Sarongs are not just for women.  A sarong in a solid color or a "manly" print takes up very little space and also works for men as an after-bath wrap, summer wear around the house or if you are working outdoors or on the beach (men in Thailand wear them all the time), or a beach towel.

If you learn to wrap and tuck them properly -- it just takes a little practice -- they really do stay firmly in place and do not fall off.  

Consider the possibilities of having so many dresses, skirts, bathrobes, curtains tablecloths and more tucked into a shoebox-sized space in a drawer.  Try to imagine how many items you could do without if you had a few sarongs of your own.


Monday, February 27, 2012

"Use The Good Stuff"

I follow the philosophy of, "USE the good stuff.  Use it now. What are you saving it for?  Get rid of your mismatched plastic plates from college and use the china you inherited from Grandma.  You're a grownup.  You can do that."

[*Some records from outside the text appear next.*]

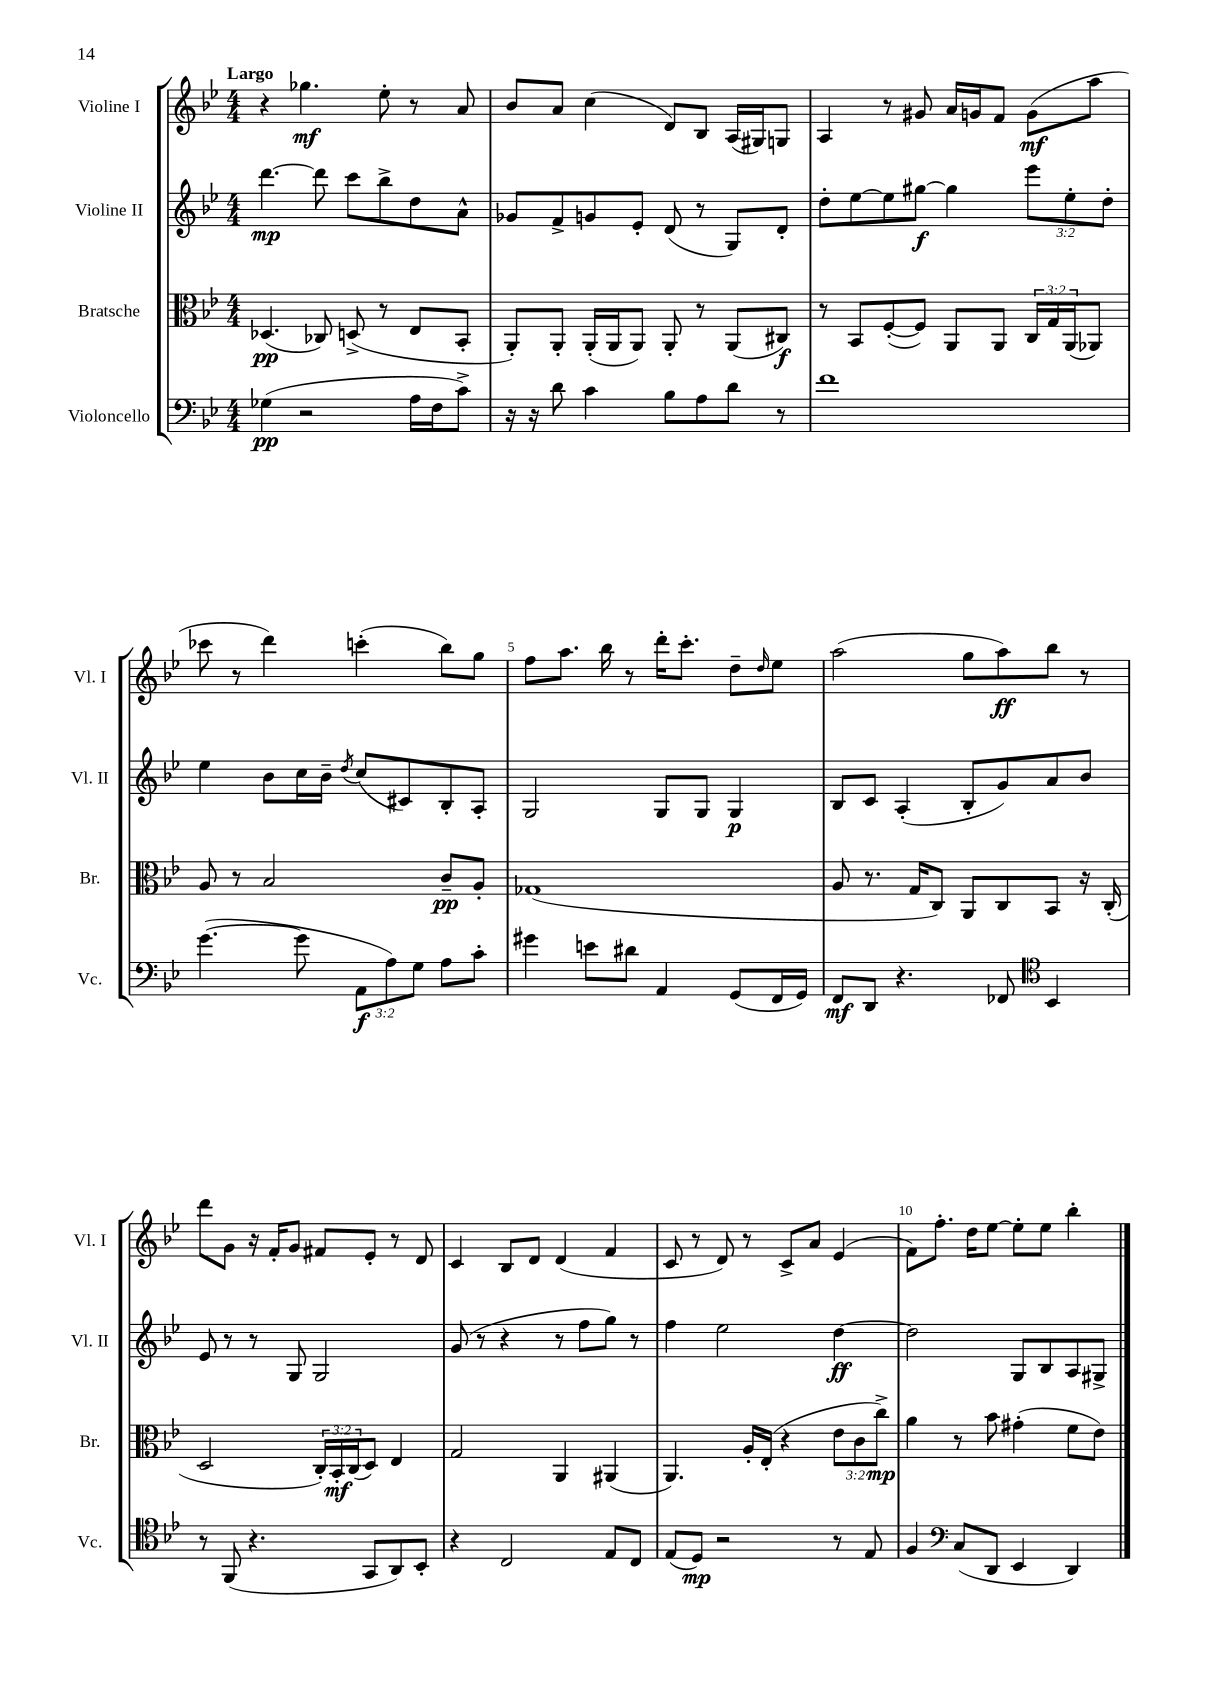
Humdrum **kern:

**kern	**kern	**kern	**kern
*staff4	*staff3	*staff2	*staff1
*clefF4	*clefC3	*clefG2	*clefG2
*k[b-e-]	*k[b-e-]	*k[b-e-]	*k[b-e-]
*M4/4	*M4/4	*M4/4	*M4/4
(4G-	(4.D-	[4.ddd	4r
2r	.	.	4.gg-
.	8C-)	8ddd]	.
.	(8D^	8ccc	.
.	8r	8bb-^	8ee-'
16A	8E-	8dd	8r
16F	.	.	.
8c^)	8BB-'	8a^^	8a
=	=	=	=
16r	8AA')	8g-	8b-
16r	.	.	.
8d	8AA'	8f^	8a
4c	(16AA'	8g	(4cc
.	16AA	.	.
.	8AA)	8e-'	.
8B-	8AA'	(8d	8d)
8A	8r	8r	8B-
8d	(8AA	8G)	(16A
.	.	.	16G#)
8r	8C#)	8d'	8G
=	=	=	=
1f	8r	8dd'	4A
.	8BB-	[8ee-	.
.	([8F'	8ee-]	8r
.	8F])	[8gg#	8g#
.	8AA	4gg#]	16a
.	.	.	16g
.	8AA	.	8f
.	24C	12eee-	(8g
.	24G	.	.
.	(24AA	12ee-'	.
.	8AA-)	.	8aa
.	.	12dd'	.
=	=	=	=
([4.g	8A	4ee-	8ccc-
.	8r	.	8r
.	2B-	8b-	4ddd)
8g]	.	16cc	.
.	.	16b-~	.
.	.	8qdd	.
12AA	.	(8cc	(4ccc'
12A)	.	.	.
.	.	8c#)	.
12G	.	.	.
8A	8c~	8B-'	8bb-)
8c'	8A'	8A'	8gg
=	=	=	=
4g#	(1G-	2G	8ff
.	.	.	8.aa
8e	.	.	.
.	.	.	16bb-
8d#	.	.	8r
4AA	.	8G	16ddd'
.	.	.	8.ccc'
.	.	8G	.
(8GG	.	4G	8dd~
.	.	.	16qqdd
16FF	.	.	8ee-
16GG)	.	.	.
=	=	=	=
8FF	8A	8B-	(2aa
8DD	8.r	8c	.
4.r	.	(4A'	.
.	16G	.	.
.	8C)	.	.
.	8AA	8B-'	8gg
8FF-	8C	8g)	8aa)
*clefC4	*	*	*
4BB-	8BB-	8a	8bb-
.	16r	8b-	8r
.	(16C'	.	.
=	=	=	=
8r	2D	8e-	8ddd
(8FF	.	8r	8g
4.r	.	8r	16r
.	.	.	16f'
.	.	8G	8g
.	24C')	2G	8f#
.	24BB-'	.	.
.	(24C	.	.
8GG	8D)	.	8e-'
8AA)	4E-	.	8r
8BB-'	.	.	8d
=	=	=	=
4r	2G	(8g	4c
.	.	8r	.
2C	.	4r	8B-
.	.	.	8d
.	4AA	8r	(4d
.	.	8ff	.
8E-	(4AA#	8gg)	4f
8C	.	8r	.
=	=	=	=
(8E-	4.AA)	4ff	8c
8D)	.	.	8r
2r	.	2ee-	8d)
.	16A'	.	8r
.	(16E-'	.	.
.	4r	.	8c^
.	.	.	8a
8r	12e-	[4dd	(4e-
.	12c	.	.
8E-	.	.	.
.	12cc^)	.	.
=	=	=	=
4F	4a	2dd]	8f)
.	.	.	8.ff'
*clefF4	*	*	*
(8C	8r	.	.
.	.	.	16dd
8DD	8b-	.	[8ee-
4EE-	(4g#'	8G	8ee-']
.	.	8B-	8ee-
4DD)	8f	8A	4bb-'
.	8e-)	8G#^	.
==	==	==	==
*-	*-	*-	*-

But sometimes we end up with more of the "good stuff" than we can actually use.

Tonight's post will be brief.  I recently spoke to a woman whose elderly mother cherished, but almost never used, her own wedding china and crystal, and the china and crystal she inherited from her mother, and the set she inherited from her grandmother.  She used these things less than one hundred times in her long life: for Easter, Thanksgiving and Christmas dinners.

The very last time this lovely lady's cherished dishes were used was at the reception given by her daughter at her mother's home after her mother's funeral.

And now the daughter wonders what to do with all these things she has, in her turn, inherited.

Think of the cubic feet taken up by generations of china, "good towels," and "good linens."  Things "too good to use."  Think of the extra square feet in the house you bought, the extra dollars on the mortgage you pay, the extra cubic feet of space lost to relax in, the extra expense of cabinet work or china cabinets to house these collections, and the extra utilities consumed in heating and cooling these storage shelves decade after decade, while you follow the tradition of using the "good stuff" only on major holidays and use yet another set of "casual" dishes for daily meals.

Wouldn't it make more sense to keep one favorite dinner seating -- perhaps up to eight people, no more?
Few people entertain huge numbers of people on a regular basis these days.  If you have an occasion where you simply must have dessert cups and wine glasses for fifty, rent plates and glassware!

Meanwhile, scout out children, nieces, cousins and nephews of marriageable age.  Talk about how the various sets of china and crystal have been in the family for generations, and wouldn't it be nicer to have a complete set of granny's lovely old dishes, and keep them in the family, than to hope their wedding guests purchase some of the new china and crystal they chose for their wedding registry, and then inevitably have to fill in the missing bits at great expense?

If you have a family which passes on a lot of these things, imagine how much clutter you could eliminate from your home if you matched up ancient china sets, cleaned them properly, and passed then on to the next generation.